THE STATE OF SOUTH CAROLINA
In The Court of Appeals

Charleston County Department of Social Services, Respondent,

v.

I.H., M.G., and John Doe, Defendants,

Of whom I.H. is the Appellant.

In the interest of a minor child under the age of 18.

Appeal From Charleston County
Paul W. Garfinkel, Family Court Judge

Unpublished Opinion No.  2011-UP-190
Submitted April 1, 2011 Filed April 28, 2011

AFFIRMED

Brian Warden, of Mount Pleasant, for Appellant.

Bonnie T. Brisbane, of North Charleston, for Respondent.

Sean F. Keefer, of Charleston, for Guardian ad Litem.

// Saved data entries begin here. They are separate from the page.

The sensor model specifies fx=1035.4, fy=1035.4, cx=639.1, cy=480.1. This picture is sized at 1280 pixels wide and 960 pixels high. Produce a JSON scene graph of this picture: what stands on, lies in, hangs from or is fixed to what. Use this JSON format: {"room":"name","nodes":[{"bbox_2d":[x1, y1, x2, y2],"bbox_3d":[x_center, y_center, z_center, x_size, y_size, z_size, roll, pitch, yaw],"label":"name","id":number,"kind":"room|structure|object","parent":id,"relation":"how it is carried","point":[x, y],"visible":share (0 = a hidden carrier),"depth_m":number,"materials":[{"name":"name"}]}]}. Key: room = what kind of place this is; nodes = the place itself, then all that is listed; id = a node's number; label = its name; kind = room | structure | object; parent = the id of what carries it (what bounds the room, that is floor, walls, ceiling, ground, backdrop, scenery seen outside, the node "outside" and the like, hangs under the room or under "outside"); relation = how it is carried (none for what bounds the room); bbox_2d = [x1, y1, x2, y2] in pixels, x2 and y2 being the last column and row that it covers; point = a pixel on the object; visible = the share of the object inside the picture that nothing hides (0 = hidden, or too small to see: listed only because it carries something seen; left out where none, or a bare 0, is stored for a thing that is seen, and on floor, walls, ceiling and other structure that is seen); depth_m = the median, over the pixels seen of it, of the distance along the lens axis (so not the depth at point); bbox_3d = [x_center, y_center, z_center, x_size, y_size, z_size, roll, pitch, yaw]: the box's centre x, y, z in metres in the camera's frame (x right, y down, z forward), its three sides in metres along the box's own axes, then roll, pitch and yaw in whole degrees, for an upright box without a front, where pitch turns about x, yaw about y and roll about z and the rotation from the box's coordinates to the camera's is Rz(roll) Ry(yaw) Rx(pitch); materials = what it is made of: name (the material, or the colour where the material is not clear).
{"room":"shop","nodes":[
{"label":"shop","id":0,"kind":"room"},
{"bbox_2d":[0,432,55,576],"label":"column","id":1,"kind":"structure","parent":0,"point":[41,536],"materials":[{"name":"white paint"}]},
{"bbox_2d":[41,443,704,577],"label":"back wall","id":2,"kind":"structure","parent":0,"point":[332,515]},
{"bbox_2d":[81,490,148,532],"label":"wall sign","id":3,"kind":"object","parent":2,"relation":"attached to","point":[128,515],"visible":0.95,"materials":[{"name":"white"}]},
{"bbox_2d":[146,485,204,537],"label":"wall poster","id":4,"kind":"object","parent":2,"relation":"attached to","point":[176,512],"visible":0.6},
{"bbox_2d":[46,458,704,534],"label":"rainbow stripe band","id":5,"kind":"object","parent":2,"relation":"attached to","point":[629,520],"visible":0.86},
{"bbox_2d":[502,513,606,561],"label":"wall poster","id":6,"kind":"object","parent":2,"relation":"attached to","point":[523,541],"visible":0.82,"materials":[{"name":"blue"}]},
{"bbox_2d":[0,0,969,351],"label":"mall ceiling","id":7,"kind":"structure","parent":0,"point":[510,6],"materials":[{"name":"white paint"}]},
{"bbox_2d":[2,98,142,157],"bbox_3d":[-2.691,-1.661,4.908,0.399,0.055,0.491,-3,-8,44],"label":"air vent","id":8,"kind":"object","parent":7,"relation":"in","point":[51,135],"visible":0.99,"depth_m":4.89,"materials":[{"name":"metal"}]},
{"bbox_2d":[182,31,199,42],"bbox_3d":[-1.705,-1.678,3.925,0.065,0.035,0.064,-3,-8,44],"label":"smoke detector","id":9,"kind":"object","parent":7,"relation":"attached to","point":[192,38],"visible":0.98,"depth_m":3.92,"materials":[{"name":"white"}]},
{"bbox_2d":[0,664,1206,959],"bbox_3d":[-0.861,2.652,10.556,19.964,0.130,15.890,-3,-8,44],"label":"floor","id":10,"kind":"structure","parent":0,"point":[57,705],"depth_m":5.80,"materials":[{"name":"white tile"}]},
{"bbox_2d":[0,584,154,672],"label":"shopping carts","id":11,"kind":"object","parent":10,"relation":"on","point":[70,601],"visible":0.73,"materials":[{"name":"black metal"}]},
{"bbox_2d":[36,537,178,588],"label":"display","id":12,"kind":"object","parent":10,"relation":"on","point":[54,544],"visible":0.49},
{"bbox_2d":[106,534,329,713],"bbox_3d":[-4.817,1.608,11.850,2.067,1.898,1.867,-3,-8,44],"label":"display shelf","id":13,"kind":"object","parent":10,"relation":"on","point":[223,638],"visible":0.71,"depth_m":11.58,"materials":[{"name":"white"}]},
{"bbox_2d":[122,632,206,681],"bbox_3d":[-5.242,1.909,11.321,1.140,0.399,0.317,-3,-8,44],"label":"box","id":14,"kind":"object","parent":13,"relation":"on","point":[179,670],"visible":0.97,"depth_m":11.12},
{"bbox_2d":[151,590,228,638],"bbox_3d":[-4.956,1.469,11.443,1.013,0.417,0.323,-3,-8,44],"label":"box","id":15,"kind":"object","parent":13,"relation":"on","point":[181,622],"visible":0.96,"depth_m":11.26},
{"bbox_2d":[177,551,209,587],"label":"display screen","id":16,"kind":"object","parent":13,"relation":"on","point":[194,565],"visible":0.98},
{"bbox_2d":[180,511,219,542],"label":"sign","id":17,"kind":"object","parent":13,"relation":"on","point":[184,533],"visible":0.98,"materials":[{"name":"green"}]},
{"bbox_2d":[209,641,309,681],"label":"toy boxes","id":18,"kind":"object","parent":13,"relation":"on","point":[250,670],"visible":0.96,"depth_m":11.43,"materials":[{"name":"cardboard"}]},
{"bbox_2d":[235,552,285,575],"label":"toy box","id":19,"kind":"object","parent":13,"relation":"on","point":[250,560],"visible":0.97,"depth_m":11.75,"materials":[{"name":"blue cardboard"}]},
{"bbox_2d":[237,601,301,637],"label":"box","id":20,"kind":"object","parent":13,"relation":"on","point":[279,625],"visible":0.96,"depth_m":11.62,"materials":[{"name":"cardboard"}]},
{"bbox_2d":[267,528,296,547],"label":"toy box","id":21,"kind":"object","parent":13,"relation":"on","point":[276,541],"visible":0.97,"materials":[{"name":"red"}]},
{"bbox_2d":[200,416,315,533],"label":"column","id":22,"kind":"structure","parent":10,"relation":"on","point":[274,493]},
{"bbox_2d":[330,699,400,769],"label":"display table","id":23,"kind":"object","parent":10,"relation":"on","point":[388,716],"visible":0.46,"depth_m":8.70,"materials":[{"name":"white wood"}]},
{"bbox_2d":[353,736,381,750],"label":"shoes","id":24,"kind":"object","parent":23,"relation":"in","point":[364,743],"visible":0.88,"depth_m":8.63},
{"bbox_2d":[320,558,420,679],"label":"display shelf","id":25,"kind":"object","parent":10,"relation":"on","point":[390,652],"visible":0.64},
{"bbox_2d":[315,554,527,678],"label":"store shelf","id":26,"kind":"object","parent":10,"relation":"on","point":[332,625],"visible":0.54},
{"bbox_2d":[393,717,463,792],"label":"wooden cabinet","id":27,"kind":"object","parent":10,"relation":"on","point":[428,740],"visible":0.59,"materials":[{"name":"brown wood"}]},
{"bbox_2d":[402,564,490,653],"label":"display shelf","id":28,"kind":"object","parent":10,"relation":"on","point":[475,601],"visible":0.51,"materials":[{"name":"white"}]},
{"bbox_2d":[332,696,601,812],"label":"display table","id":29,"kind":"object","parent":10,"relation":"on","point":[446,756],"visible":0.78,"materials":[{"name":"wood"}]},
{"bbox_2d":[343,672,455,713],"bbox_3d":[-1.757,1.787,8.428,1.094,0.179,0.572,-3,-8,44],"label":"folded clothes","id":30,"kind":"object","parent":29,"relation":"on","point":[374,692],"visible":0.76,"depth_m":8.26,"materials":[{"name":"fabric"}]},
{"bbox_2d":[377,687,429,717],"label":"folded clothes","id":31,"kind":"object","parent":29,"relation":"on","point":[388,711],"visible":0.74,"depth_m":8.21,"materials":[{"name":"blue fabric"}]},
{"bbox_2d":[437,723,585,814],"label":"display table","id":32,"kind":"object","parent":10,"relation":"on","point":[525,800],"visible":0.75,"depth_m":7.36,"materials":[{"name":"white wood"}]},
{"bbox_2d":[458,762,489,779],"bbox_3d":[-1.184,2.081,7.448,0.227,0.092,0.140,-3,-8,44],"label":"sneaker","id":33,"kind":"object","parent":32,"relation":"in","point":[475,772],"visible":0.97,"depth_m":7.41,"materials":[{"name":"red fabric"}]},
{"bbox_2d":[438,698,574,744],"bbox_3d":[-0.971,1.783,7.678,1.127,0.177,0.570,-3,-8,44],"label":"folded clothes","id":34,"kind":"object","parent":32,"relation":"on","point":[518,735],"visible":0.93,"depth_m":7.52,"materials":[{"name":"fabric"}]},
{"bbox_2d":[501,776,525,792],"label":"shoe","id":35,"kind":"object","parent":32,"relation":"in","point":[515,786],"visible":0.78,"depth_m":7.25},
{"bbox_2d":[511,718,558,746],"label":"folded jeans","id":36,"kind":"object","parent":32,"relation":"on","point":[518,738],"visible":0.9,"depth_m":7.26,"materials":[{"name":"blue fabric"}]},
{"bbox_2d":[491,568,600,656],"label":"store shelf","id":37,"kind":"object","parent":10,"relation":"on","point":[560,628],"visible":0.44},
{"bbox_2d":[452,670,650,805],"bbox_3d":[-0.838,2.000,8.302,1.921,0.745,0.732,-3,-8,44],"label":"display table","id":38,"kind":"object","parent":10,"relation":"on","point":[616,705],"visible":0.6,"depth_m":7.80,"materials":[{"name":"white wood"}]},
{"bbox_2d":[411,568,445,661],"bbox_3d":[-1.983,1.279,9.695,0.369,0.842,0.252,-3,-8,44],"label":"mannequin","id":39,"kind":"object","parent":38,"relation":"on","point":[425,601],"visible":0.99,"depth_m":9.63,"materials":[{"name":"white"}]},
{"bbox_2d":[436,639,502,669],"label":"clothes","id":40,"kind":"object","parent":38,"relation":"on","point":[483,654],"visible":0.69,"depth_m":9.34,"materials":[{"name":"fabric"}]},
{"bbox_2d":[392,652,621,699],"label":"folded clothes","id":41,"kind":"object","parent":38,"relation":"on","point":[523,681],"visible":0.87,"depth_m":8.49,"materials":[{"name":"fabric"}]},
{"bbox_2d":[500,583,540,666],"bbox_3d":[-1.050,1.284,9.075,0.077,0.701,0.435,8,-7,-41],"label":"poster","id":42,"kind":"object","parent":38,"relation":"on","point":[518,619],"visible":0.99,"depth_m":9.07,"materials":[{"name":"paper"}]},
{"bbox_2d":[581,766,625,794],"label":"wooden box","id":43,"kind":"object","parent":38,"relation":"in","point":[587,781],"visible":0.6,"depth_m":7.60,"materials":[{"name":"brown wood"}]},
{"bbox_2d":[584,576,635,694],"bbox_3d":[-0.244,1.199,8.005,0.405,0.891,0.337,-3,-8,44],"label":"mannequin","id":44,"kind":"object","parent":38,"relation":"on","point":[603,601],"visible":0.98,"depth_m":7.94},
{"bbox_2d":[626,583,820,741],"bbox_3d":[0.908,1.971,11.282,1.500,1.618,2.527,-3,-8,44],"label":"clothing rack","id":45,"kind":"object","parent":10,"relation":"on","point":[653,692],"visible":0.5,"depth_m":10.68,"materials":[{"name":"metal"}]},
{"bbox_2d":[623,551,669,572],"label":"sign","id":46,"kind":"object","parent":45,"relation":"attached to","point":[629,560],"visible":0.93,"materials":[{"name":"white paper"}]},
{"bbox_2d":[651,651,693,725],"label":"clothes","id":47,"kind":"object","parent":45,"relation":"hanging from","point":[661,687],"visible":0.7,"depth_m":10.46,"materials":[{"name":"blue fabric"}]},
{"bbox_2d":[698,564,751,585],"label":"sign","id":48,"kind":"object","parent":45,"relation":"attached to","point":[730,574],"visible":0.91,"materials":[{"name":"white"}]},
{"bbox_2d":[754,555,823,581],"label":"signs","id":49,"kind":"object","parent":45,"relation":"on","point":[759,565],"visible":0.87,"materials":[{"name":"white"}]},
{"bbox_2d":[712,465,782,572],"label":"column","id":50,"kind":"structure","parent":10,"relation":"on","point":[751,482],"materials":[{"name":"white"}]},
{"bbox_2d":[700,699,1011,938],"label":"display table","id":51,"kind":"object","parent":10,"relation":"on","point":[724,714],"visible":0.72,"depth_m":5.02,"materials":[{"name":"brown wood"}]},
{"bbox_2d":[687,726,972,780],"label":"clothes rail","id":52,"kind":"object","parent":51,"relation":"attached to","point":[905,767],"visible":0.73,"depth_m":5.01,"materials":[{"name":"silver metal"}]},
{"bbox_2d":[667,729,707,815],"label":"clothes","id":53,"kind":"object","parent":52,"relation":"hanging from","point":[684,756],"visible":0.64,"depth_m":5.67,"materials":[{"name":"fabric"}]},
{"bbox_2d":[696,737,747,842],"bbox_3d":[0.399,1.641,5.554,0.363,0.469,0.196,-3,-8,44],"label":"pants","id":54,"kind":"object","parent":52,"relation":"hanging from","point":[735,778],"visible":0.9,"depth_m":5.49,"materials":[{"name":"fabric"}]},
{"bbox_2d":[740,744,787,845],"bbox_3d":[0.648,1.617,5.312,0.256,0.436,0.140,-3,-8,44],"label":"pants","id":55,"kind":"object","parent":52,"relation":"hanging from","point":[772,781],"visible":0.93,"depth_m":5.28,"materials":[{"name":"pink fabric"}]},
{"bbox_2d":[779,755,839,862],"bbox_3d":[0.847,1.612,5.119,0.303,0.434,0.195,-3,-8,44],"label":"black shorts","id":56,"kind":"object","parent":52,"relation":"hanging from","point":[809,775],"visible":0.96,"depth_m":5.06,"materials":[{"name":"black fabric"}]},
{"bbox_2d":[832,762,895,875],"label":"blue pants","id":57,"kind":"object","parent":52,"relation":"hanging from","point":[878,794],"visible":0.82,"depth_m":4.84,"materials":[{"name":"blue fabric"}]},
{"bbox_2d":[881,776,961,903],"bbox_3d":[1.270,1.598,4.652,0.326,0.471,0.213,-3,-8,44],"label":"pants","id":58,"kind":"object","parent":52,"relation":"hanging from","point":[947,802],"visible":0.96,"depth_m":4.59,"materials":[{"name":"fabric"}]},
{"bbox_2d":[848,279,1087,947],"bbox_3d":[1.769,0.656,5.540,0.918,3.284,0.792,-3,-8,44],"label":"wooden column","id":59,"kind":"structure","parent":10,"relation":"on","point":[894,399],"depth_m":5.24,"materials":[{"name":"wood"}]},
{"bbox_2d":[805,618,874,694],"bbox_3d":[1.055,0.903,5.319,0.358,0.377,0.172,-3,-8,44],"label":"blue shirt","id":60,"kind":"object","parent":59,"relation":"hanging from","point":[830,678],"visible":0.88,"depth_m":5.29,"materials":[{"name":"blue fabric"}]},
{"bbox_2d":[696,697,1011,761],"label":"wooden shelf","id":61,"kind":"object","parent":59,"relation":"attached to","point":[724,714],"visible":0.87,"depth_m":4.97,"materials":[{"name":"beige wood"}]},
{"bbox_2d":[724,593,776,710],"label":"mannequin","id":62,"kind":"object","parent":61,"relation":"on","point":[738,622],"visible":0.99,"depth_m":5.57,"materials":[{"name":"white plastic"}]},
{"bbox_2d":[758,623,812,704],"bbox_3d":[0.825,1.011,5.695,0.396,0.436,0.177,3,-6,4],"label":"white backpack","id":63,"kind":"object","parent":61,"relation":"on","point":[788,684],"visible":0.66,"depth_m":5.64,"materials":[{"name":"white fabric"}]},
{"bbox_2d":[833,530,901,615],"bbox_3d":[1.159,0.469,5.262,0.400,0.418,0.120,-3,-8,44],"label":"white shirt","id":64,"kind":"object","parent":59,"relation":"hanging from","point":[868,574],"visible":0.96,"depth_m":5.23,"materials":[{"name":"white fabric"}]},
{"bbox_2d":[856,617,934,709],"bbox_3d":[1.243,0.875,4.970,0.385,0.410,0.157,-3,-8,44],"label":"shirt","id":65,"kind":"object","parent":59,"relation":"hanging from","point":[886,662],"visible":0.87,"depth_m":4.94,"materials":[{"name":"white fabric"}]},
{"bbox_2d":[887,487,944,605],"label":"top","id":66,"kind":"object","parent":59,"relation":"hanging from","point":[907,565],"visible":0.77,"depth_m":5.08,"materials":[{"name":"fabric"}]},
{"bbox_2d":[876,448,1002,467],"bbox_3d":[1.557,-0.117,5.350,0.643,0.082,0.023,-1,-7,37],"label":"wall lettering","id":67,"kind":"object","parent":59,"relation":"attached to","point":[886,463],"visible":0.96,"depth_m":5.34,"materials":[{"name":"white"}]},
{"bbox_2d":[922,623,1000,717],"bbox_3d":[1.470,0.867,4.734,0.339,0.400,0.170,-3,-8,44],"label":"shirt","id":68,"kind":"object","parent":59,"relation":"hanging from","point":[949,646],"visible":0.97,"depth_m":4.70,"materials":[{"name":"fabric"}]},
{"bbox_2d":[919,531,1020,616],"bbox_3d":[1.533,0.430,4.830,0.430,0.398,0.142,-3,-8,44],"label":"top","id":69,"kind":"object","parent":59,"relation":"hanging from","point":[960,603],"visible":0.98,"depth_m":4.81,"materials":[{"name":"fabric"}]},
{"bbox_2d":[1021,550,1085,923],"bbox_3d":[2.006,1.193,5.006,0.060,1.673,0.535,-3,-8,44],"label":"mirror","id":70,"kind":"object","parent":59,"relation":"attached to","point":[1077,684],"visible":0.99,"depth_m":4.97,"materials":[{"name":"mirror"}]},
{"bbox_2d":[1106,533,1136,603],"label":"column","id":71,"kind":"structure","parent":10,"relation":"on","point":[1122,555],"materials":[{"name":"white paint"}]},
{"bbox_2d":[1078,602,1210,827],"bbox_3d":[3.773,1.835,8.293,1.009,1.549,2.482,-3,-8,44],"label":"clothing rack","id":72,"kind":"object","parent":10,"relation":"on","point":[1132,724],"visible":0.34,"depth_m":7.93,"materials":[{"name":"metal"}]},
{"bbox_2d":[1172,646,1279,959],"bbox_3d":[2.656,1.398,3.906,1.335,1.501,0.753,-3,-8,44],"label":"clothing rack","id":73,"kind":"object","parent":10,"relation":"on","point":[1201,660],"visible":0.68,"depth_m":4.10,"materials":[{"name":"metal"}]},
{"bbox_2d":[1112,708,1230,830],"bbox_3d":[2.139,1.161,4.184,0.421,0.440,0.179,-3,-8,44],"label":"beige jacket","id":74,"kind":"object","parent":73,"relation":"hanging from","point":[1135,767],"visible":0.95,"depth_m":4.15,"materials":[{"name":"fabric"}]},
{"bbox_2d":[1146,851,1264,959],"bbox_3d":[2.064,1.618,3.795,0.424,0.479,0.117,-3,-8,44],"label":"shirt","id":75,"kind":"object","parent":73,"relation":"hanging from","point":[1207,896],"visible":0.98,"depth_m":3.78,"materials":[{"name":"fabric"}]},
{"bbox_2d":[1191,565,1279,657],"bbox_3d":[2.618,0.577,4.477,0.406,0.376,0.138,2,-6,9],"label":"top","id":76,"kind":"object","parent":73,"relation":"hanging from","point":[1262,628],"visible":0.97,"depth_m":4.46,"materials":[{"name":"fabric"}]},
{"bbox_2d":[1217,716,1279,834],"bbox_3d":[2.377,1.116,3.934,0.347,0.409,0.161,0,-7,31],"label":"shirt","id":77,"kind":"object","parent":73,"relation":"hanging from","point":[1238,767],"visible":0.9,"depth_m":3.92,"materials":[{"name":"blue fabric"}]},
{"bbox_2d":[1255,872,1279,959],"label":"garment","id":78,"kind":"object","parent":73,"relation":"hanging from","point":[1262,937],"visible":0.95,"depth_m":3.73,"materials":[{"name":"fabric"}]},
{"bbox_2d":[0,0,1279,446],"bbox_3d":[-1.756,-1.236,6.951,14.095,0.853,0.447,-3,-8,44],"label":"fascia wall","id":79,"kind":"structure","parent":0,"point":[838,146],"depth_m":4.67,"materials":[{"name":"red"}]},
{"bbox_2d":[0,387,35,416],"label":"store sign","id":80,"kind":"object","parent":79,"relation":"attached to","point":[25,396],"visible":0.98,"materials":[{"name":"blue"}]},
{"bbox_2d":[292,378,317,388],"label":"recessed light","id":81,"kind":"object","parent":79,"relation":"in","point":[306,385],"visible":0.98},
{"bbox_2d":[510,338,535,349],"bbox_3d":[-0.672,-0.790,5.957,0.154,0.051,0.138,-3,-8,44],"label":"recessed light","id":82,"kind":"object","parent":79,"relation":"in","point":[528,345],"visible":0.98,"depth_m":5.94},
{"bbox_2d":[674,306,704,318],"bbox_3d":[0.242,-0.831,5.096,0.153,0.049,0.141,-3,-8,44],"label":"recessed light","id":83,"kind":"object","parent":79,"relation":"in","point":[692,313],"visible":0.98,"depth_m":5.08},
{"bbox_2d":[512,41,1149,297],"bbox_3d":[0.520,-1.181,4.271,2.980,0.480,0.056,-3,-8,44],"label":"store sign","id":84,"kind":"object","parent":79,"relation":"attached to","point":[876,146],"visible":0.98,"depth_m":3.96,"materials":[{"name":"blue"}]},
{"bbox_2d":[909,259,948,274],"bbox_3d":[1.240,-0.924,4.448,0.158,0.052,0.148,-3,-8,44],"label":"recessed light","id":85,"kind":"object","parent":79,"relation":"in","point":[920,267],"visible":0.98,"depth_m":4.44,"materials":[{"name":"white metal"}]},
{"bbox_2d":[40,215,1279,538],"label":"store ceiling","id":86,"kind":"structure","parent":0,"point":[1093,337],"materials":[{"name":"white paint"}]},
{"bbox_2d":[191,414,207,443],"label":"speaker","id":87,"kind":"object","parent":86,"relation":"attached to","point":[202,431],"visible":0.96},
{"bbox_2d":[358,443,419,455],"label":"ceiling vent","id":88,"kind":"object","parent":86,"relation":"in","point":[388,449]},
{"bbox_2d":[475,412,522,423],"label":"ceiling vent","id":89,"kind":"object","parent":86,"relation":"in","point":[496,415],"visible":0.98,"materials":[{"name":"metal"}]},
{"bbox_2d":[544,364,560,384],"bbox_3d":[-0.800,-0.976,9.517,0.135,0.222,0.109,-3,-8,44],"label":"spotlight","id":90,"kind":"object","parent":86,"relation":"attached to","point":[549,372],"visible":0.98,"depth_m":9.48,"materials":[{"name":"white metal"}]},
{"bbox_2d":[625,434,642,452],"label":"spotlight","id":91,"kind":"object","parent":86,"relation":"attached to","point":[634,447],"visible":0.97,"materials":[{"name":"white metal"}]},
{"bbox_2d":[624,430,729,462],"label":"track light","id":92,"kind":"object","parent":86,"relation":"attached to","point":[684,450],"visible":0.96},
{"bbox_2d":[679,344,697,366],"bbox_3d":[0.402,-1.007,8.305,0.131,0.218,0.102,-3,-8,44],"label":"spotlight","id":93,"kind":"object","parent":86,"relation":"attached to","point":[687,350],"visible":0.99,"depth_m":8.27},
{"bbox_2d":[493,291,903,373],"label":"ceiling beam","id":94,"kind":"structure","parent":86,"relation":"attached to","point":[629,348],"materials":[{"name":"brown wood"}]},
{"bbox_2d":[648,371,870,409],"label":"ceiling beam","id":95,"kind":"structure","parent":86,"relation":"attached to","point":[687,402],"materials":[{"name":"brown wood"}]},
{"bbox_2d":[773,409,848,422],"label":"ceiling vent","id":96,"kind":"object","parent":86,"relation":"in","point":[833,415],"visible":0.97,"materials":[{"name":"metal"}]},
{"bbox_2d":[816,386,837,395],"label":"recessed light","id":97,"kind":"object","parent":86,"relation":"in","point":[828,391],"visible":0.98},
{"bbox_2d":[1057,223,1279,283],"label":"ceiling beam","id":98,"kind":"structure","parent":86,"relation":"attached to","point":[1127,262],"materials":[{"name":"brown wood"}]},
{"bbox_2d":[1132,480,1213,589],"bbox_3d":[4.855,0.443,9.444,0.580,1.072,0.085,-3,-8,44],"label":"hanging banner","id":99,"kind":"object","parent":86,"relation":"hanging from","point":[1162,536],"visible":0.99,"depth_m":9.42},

PER CURIAM: I.H. appeals from the family court's final order terminating her parental rights to her minor child.  See S.C. Code Ann. § 63-7-2570 (2010).  Upon a thorough review of the record and the family court's findings of fact and conclusions of law pursuant to Ex Parte Cauthen, 291 S.C. 465, 354 S.E.2d 381 (1987), we find no meritorious issues warrant briefing.  Accordingly, we affirm the family court's ruling.

AFFIRMED.[1]

WILLIAMS and KONDUROS, JJ., and CURETON, A.J., concur. 

[1] We decide this case without oral argument pursuant to Rule 215, SCACR.